What should I use instead? Seriously.

I know that ecosystem fairly well, and have found it pretty effective to develop in. Compared to that, we have vanilla JS, which is okay for a thing or two, but awful to make a full SPA in. Or probably like 20 other web UI frameworks, all of which probably do the same thing as far as dependencies and have a learning curve for how to use them.

And what do we mean by "enterprise" here? The issue is the dependency chains and the maintenance issues that causes. If it was really "enterprisey", you'd think they'd do a better job of having a manageable dependency chain.


They may not need it now, but they choose this technology for a reason - maybe because they plan to develop it much more in the future. This does not mean they can't criticize its obvious flaws (which are a bit at odds with the "enterprise" part btw).


Usually, when you make a little project, you use the tools you know the best because you don't want to spend time coming up with something from scratch.

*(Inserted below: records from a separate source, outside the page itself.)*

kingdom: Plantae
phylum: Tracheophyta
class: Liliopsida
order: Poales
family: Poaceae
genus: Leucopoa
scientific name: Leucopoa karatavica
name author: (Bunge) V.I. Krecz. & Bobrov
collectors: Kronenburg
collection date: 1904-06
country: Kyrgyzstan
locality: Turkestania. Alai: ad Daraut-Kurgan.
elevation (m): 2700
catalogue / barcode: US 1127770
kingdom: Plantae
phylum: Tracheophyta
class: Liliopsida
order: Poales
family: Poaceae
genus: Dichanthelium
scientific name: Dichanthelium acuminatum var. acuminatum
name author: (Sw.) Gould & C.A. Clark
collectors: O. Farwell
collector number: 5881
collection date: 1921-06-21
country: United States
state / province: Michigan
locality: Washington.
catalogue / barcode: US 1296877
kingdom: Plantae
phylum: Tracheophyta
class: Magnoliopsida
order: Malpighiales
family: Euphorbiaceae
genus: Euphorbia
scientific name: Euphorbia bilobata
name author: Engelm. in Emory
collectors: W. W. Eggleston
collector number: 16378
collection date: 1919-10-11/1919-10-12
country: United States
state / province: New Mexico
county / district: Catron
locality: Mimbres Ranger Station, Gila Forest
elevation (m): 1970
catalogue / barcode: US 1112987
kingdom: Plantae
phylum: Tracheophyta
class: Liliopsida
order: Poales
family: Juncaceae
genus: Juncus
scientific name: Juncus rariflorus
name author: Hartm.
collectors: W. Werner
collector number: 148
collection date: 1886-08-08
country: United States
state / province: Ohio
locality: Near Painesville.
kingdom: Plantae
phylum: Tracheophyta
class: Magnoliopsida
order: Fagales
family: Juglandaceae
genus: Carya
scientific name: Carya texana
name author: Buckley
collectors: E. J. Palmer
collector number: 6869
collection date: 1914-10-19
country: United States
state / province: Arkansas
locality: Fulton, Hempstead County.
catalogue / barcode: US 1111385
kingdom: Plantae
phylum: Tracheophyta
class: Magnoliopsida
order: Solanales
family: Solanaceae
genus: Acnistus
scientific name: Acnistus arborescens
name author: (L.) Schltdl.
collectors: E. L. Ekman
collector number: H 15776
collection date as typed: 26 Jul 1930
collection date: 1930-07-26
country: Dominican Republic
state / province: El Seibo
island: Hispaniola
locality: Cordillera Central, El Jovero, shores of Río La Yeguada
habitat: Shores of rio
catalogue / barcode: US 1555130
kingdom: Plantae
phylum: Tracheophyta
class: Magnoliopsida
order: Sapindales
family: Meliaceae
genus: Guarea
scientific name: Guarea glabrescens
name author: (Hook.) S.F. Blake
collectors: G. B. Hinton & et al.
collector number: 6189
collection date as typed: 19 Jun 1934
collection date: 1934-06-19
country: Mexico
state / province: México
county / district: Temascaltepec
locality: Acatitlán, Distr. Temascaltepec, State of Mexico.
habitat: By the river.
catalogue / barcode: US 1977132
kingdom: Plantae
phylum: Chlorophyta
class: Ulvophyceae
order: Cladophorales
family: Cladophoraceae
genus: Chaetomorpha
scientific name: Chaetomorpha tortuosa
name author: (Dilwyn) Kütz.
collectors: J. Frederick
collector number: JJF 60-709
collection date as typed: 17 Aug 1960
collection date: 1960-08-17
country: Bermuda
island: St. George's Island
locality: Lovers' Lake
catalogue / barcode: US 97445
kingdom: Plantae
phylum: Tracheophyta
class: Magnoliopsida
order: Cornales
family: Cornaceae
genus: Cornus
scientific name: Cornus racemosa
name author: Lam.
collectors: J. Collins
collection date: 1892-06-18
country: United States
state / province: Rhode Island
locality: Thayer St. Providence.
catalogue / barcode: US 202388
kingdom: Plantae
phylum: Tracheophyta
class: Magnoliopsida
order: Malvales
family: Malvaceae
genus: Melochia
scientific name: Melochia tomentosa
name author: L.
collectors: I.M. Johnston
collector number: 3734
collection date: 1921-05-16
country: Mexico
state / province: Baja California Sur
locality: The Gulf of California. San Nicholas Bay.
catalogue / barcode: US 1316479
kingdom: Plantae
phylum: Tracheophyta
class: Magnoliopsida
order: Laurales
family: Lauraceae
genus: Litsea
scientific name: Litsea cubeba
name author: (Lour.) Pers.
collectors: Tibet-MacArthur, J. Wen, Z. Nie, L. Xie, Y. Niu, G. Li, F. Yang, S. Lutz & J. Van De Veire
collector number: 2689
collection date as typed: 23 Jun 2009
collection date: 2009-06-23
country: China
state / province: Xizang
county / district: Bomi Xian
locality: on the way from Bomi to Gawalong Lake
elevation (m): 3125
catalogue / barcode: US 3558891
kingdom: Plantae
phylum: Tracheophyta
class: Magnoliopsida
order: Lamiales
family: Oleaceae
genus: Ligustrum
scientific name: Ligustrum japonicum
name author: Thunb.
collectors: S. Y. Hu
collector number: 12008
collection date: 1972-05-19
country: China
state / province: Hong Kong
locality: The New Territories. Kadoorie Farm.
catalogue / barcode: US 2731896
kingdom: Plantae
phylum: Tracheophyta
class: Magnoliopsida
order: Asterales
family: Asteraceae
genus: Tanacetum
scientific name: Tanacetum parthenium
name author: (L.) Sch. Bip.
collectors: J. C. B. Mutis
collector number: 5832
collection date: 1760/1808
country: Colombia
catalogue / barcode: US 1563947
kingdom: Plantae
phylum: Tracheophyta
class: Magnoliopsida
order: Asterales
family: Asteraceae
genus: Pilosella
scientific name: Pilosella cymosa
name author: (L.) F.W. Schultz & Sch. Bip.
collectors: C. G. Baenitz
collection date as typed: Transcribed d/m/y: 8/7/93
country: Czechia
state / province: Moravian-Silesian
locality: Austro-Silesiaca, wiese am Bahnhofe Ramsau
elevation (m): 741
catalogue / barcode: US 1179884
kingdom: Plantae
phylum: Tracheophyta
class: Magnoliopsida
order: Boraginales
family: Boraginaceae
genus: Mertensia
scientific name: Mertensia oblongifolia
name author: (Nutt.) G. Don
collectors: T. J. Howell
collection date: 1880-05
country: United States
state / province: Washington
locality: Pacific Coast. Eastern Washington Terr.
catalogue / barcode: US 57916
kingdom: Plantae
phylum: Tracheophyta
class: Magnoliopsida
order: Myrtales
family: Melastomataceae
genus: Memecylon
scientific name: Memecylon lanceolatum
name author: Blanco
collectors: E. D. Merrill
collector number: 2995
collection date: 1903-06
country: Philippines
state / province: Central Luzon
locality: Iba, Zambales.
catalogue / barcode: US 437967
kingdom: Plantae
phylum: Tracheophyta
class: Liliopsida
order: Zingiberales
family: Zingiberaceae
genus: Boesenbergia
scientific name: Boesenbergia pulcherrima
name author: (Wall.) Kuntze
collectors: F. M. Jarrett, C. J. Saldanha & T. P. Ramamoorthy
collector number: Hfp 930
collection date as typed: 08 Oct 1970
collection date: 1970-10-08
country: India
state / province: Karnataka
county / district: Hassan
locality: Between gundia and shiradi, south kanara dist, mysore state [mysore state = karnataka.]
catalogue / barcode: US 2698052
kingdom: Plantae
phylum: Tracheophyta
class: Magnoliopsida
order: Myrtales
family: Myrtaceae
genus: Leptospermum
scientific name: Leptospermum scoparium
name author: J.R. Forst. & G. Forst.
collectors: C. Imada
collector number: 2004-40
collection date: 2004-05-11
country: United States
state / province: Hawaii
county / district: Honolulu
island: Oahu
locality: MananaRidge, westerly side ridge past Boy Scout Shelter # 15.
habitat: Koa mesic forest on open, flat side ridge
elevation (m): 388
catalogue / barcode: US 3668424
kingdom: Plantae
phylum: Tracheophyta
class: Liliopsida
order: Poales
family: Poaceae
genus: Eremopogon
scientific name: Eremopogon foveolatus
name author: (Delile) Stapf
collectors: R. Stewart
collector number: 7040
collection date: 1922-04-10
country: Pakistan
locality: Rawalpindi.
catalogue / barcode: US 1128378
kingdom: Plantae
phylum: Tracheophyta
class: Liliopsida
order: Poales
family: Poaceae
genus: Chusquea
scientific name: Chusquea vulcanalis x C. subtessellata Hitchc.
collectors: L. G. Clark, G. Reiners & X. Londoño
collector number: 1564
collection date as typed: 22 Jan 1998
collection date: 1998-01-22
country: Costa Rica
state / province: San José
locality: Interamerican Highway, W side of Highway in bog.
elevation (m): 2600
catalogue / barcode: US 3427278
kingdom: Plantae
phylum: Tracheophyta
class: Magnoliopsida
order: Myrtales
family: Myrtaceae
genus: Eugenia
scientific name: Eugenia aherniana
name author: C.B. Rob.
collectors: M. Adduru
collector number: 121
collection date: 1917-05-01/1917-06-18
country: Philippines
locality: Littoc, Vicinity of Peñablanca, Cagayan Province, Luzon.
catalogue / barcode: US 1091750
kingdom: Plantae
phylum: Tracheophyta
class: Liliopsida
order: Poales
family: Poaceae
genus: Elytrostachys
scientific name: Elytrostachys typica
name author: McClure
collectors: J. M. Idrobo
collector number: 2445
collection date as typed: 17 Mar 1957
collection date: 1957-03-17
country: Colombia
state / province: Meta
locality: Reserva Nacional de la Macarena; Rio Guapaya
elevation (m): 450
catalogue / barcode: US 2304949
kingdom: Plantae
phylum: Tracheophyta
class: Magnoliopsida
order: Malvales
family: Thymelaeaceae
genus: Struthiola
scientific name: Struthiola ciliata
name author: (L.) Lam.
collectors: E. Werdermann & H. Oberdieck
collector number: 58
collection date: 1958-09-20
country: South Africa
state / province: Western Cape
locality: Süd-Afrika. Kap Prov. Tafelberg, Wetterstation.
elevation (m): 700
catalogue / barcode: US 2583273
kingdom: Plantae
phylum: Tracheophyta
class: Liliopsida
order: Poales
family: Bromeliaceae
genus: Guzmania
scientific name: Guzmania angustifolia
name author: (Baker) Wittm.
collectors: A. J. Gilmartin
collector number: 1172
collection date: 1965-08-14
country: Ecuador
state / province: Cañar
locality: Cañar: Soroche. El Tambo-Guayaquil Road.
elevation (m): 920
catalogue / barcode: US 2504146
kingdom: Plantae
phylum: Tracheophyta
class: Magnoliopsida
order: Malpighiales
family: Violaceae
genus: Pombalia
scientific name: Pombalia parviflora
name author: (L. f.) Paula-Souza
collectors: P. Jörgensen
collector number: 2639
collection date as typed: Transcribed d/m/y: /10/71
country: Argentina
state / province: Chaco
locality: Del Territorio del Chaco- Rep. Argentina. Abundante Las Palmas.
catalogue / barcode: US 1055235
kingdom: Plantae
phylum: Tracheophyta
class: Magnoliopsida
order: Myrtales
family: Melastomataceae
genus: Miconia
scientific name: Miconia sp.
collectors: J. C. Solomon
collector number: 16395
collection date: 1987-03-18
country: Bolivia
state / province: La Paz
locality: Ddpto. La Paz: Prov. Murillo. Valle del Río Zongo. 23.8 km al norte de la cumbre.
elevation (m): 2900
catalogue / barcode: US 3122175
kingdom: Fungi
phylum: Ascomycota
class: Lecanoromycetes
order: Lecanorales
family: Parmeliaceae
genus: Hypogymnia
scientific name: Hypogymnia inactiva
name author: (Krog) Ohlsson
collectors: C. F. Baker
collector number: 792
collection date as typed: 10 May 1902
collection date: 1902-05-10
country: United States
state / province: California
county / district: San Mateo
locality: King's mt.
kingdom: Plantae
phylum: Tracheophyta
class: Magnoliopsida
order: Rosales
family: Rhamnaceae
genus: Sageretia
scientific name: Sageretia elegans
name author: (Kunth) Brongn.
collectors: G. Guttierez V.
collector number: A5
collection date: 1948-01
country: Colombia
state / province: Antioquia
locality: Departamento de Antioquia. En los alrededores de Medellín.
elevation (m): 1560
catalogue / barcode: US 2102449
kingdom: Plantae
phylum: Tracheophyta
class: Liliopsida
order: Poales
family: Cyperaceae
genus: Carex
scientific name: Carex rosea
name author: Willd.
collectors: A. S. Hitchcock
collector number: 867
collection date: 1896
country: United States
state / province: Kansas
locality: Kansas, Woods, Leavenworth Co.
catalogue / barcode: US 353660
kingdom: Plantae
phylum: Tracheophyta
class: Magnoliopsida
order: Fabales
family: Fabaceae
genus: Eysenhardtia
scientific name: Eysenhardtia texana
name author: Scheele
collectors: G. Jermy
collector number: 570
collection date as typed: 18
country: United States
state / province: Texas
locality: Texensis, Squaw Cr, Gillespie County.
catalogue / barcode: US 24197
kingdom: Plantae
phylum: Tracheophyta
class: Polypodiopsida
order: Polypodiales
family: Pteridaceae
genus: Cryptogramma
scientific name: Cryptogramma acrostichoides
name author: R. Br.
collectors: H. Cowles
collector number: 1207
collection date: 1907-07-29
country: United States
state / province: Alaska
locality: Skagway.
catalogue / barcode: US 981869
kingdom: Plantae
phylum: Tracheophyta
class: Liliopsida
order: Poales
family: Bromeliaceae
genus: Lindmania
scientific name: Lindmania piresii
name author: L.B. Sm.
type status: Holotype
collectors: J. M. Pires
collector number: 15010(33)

Also, it's a safe bet in case the project grows beyond the initial scope. You don't want to spend most of your time refactoring, do you?


Redux alone contributes a lot of boilerplate to state handling. Why is it needed? It has no benefits in small apps, it’s easy to abuse to destroy performance if a future dev isn’t cued in to the way Redux state needs to be normalised, and a React useReducer state handler is trivial to refactor to a Redux one later, if needed.

The same goes for TypeScript—how many interfaces does that app really have? Is it used in strict mode or just to type the most critical things?